*Given exercise 1*
Answer each question from the Docker Compose healthcheck excerpt:
(a) Which image does the db service use in the example configurations?
(b) What status does the docker ps output list for the container my-db?
(c) What is the default condition that depends_on uses when none is given?
*Given exercise 2*
In the Docker Compose healthcheck excerpt, reproduce verbatim everything from "Why This Happens" down to "starting to healthy.".

*Source excerpt*
How to fix Docker Compose healthcheck issues — depends_on condition service_healthy, healthcheck command syntax, start_period, custom health scripts, and debugging unhealthy containers.

The Problem

A service starts before its dependency is ready, despite depends_on being configured:

services:
  app:
    depends_on:
      - db  # App starts before DB is accepting connections
  db:
    image: postgres:16

Or depends_on with condition: service_healthy causes the dependent service to never start:

services:
  app:
    depends_on:
      db:
        condition: service_healthy  # App waits forever — DB stays 'starting'
  db:
    image: postgres:16
    # No healthcheck defined — condition never satisfied

Or a healthcheck is defined but the container shows (unhealthy) despite the service being fine:

docker ps
# CONTAINER  STATUS
# my-db      Up 2 minutes (unhealthy)

Why This Happens

Docker’s depends_on by default only waits for the container to start, not for the service inside it to be ready. Common failures:

  • depends_on without condition — the default condition: service_started means “wait for the container to start,” not “wait for the database to accept connections.” Your app may start while Postgres is still initializing.
  • No healthcheck definedcondition: service_healthy requires an explicit healthcheck block on the dependency. Without one, the container never transitions from starting to healthy.

*Data excerpt*
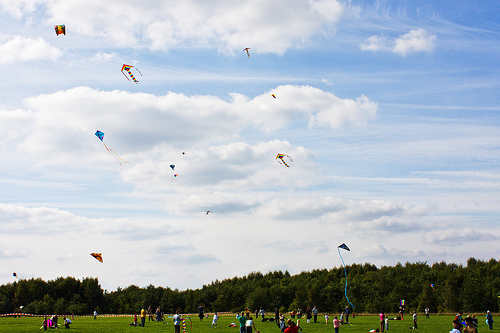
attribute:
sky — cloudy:
[21, 24, 412, 201]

*Result 1*
(a) postgres:16
(b) Up 2 minutes (unhealthy)
(c) service_started

*Result 2*
Why This Happens

Docker’s depends_on by default only waits for the container to start, not for the service inside it to be ready. Common failures:

  • depends_on without condition — the default condition: service_started means “wait for the container to start,” not “wait for the database to accept connections.” Your app may start while Postgres is still initializing.
  • No healthcheck definedcondition: service_healthy requires an explicit healthcheck block on the dependency. Without one, the container never transitions from starting to healthy.